## What to work on
Every line in the listing below from the one with "cup: none [51,441,125,513]" through the one with "banana: present [480,326,541,357]" is to be reproduced exactly, both ends included; leave out the rest.

## Input data
*** Begin section ***

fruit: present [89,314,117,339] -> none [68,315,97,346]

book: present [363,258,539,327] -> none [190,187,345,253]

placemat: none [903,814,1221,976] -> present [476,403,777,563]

*** End section ***
*** Begin section ***

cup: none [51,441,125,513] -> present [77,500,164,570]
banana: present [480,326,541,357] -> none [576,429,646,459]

*** End section ***

## Answer
cup: none [51,441,125,513] -> present [77,500,164,570]
banana: present [480,326,541,357] -> none [576,429,646,459]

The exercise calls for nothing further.